Not since King Kalākaua visited New Bedford 137 years ago with his royal entourage has the city celebrated Hawaiian culture as it will again at the Whaling Museum, Thursday, July 21. “Aloha! A Day in Hawaii” begins with children’s crafts from 10:00 a.m. to 3:00 p.m. in the Jacobs Family Gallery.
Glee clubs in Hawaii will be featured in a new film, “One Voice: Our Journey Begins With Song,” showing at 3:00 p.m., 4:30 p.m. and 7:30 p.m. in the Cook Memorial Theater. “One Voice” tells the story of the Kamehameha Schools Song Contest in Hawaii, a glee club competition, through the eyes of the student song directors as they prepare to compete in a glee club celebration of the revitalization of the Hawaiian language. In the stories and lives of these contemporary high school glee club students, the audience will experience Hawaiian culture as it has survived, flourished and grown through the universal power of music and song.
The ensemble, Napua O Polynesia, will offer a hula workshop at 5:00 p.m. on the museum plaza, which will include an overview of the cultural and historical significance of this dance tradition, including hula classes for all ages. Join in the fun, try on a grass skirt or lei and learn the traditional dance of the islands.
A dance performance at 6:00 p.m. will feature dancers, vocalists, ukuleles and drummers. Napua O Polynesia means “Flowers of Polynesia.” The Rhode Island based dance troupe was founded 20 years ago by artistic director, Carolyn Castro. The troupe performs Kahiko (ancient) and modern hula presented by both associate & advanced dancers.

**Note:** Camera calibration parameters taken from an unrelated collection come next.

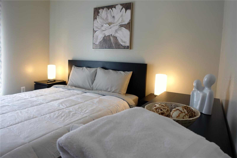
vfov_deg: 44.9
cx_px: 118
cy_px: 79
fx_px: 191
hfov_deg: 63.7
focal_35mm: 29
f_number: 2.5
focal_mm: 11.5
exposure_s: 1/15
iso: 100
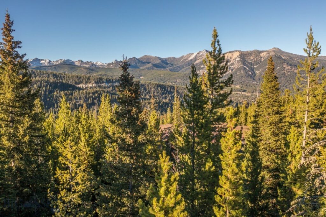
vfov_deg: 46.4
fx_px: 254
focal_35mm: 28
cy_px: 108
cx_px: 163
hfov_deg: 65.5
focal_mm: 10.26
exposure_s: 1/800
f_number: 2.8
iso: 100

Throughout the day leis will be awarded to any student who can pronounce the great Hawaiian king’s full name correctly and without stumbling: His Royal Majesty King David Laʻamea Kamanakapuʻu Mahinulani Nalaiaehuokalani Lumialani Kalākaua.

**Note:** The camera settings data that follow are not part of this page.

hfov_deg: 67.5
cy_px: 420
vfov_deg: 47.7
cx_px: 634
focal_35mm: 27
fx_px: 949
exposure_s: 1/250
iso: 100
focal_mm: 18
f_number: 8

“Aloha!” programs in the Jacobs Family Gallery, Museum Theater and plaza are free. Admission to museum galleries after 5:00 p.m. is “buy one get one free.” The galleries are open until 8:00 p.m. on July 21. “Aloha!” coincides with Joe Jesus’ Fifties Night Downtown, which attracts thousands to the annual car show and concert being held throughout the central business district.
Presented by the museum’s education department, “Aloha!” is funded in part through a grant from the Education through Cultural and Historical Organizations (ECHO), administered by the United States Department of Education, Office of Innovation and Improvement.